Tipe #2 - Wach you're speeling and gramma.
Which witch is which? Should I use two, to or too? Threw or through? Whether it's the construct or its usage, the English language has more variations that the weather. Proper use will make your article more readable, and therefore more enjoyable to read. A spell-checker is very handy, but be aware that most will not pick up grammatical mistakes. You'll probably never rid yourself entirely of typographical errors, but that doesn't mean that you shouldn't try.
Tip #3 - Take courses. Then watch lots of movies.
The two will go hand-in-hand. You can't possibly write decent reviews about films if all you know are Star Wars and X-Files. Expand you horizons! Think that Miyazaki is penultimate director of 'feel-good' flicks? Go back a few years, and check out what Frank Capra did with It's a Wonderful Life. Who does the best scene composition and dramatic lighting? Well, every animation company can learn from the original study in cinematography techniques: Orson Welles' Citizen Kane. Is Robot Carnival the ultimate example of art-house material? Think again - none of those anime directors can hold a candle to the likes of Bergman, Fellini, Scorcese or Kurosawa. Not only will you be able to write more intelligent reviews, but you'll have a grand old time discovering why some movies are called "classics."
What I found particularly insightful was being on the receiving end of a critique. Take a creative course of some kind, any kind... one that features some kind of critiquing session. It can be in drawing, filmaking or creative writing -- it doesn't matter. Being on the receiving end of a review, and understanding how the person came to the conclusion is an extremely valuable lesson in the review process.
Tip #4 - Research you subject matter.
Make sure that you back up your opinions with real facts -- otherwise, your opinions are basically worthless. Don't try passing off Big Trouble in Nekonlon, China as a serious martial arts film. Let's face it -- the writers aren't concerned about realism here. The movie is about as serious as it's namesake, Big Trouble in Little China. That doesn't mean that you should automatically discount these not-so-serious subjects. After all, a not-so-serious look at serious subjects is the very thing that breathes life into parodies.

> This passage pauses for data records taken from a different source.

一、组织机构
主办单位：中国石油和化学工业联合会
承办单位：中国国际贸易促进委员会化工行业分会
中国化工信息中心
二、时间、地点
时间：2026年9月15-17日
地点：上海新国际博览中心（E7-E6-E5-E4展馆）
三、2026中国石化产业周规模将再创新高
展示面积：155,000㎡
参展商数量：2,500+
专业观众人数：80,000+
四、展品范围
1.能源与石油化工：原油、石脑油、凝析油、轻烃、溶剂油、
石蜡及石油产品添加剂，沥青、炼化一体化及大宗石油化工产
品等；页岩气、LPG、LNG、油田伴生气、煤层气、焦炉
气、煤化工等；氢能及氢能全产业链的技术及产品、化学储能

Similarily, make sure that you back up your opinions with facts. What good is giving a show a 6 out of 10 star rating, if people don't know why, or even what constitutes a '10?'
Tip #5 - Be fair.
Don't like dubbed titles? That's fine. But don't unfairly handicap a show just because the subtitled version isn't available. Similarly, just because Carl Macek has a reputation for re-writing a production doesn't mean that you should discount everything he's done. For every Robotech that's out there, there's also a My Neighbor Totoro.
Tip #6 - Don't lecture (which is precisely what I'm doing in this essay!)
Nothing irks me more that being told what to think. Present ideas, and support them. But don't bother telling people that Akira is the be-all and end-all of Japanese animation -- you'll just chase them away from your site.
Tip #7 - Read other people's reviews... but only after you've written yours.
It's important to get other people's insights. They may have noticed details that you missed. But don't read the other reviews until you've finished yours. You'll be surprised at how easily a phrase from a well-written article embeds itself into your brain, to the point where your review will start looking like the one you just read. Paraphrasing doesn't work either -- if you steal someone else's review, it will invariably sound like someone else came up with the idea. Gain what you can from other people's efforts, but be original.
There. Now you know how I write my reviews. Now go out and write your own.